Traffic switching in the ISCs was then typically handled by crossbar switches or electronically controlled cross-points such as reed relays. The transmission media were likely satellite links or long terrestrial submarine cable channels. In some cases these were advantaged or multiplied with time-assignment speech interpolation (TASI) or digital circuit multiplication equipment (DCME). These transmission methods were not suited to line or inter-register signalling. Taking the signalling function away from the traffic channel could cut costs, and would later lead to Common Channel Signalling. There would be no need for filtering signalling away from speech, and the duty cycle of the costly trunk for each revenue earning call would be better. Signalling time in call set up and clear down would be significantly shorter than with C4 and C5. With telephone signalling not transmitted over the line, the opportunities for fraud were reduced.
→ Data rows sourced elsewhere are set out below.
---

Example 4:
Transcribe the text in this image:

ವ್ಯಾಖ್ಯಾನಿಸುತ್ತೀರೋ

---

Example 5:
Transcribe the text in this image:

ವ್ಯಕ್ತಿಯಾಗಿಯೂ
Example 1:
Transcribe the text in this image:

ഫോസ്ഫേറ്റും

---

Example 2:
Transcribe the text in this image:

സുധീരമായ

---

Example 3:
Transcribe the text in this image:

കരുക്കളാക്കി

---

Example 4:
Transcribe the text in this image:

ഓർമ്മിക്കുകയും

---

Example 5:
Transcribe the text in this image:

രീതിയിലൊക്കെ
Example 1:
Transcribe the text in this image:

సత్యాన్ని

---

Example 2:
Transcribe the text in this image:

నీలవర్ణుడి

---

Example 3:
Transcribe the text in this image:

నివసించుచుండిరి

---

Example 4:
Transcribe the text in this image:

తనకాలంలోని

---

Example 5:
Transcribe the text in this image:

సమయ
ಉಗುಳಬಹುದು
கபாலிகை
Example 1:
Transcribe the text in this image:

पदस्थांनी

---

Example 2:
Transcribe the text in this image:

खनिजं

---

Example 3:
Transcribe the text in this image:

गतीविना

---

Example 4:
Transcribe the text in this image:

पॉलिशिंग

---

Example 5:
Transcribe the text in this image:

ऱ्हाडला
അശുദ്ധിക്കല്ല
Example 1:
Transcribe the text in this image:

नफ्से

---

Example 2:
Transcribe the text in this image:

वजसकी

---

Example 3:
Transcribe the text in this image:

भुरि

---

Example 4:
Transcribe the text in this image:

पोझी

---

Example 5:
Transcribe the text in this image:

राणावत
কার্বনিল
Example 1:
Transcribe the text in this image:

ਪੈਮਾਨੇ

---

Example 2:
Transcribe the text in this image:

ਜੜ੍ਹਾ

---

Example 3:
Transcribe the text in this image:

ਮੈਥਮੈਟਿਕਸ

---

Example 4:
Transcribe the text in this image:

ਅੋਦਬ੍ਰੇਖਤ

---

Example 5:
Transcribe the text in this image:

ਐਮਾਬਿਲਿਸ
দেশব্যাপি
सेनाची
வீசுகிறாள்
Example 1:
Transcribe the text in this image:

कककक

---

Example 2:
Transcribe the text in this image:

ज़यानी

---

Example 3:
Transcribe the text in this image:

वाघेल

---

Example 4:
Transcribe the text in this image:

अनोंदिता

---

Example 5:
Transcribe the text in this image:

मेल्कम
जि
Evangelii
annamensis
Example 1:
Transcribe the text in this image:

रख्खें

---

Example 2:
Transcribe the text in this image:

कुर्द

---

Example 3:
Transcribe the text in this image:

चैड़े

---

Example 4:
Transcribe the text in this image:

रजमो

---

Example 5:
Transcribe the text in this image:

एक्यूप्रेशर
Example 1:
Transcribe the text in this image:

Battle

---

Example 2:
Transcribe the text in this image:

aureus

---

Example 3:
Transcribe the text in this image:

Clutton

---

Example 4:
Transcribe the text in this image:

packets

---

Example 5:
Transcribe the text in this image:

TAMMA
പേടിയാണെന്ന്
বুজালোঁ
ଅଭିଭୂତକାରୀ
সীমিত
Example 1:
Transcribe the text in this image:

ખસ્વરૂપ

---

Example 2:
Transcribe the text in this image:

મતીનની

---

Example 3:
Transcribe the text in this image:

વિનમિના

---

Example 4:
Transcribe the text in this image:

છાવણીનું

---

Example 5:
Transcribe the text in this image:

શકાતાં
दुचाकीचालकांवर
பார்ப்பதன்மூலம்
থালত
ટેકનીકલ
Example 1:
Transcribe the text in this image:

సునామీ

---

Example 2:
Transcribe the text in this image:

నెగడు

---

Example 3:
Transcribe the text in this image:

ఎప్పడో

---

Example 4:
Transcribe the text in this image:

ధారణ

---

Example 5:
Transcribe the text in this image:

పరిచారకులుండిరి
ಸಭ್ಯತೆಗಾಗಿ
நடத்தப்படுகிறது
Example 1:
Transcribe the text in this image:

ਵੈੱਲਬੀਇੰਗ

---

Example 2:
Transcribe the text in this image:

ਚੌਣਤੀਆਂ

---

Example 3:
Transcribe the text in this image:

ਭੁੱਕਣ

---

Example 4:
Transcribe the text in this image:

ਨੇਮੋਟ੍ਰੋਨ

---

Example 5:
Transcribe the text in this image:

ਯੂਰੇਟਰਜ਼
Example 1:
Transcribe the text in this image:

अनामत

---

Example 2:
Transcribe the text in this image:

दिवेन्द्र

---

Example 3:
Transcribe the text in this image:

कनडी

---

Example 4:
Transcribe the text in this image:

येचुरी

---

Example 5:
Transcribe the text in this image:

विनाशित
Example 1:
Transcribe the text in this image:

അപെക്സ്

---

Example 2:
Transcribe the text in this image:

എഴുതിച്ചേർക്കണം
The CCITT 6 signalling channel was typically a 2.4 kbit/s data link. Technology at the time was an M1040 or M1020 analogue Four-wire circuit presented private circuit link. Modems were slowly beginning to exceed these data rates over 4w circuits; these data links had the advantage that there was no national tail from the ISC out to a normal end point in the country. It was often the National Section that detracted the most from the quality and reliability of such links.

The data circuit known with a DP designation, would have been terrestrial with no TASI or DCME, and the C6 signalling on the data link could perform for 48 or 96 traffic channels. It could function for up to 2,048 in the maximum. The question is whether two operators would have that many traffic channels between them, dependent on just one bearer for signalling and subject to occasional failure. It was of course practice to have standby route over a diverse path in case of outage on the original DP data circuit link.

Finally it was considered possible that a mesh of such data channels could be set up between major centres, leading to a system where the link between country A and country B could perform the signalling functions for links to country A from country D for example.

CCITT No 6 was a method developed & implemented by administrations in a limited number of countries for use in correspondent International Switching of analogue telephone calls. The next development was correspondent and non-correspondent switching of telephone calls by new operators in the countries where more sophisticated methods were required.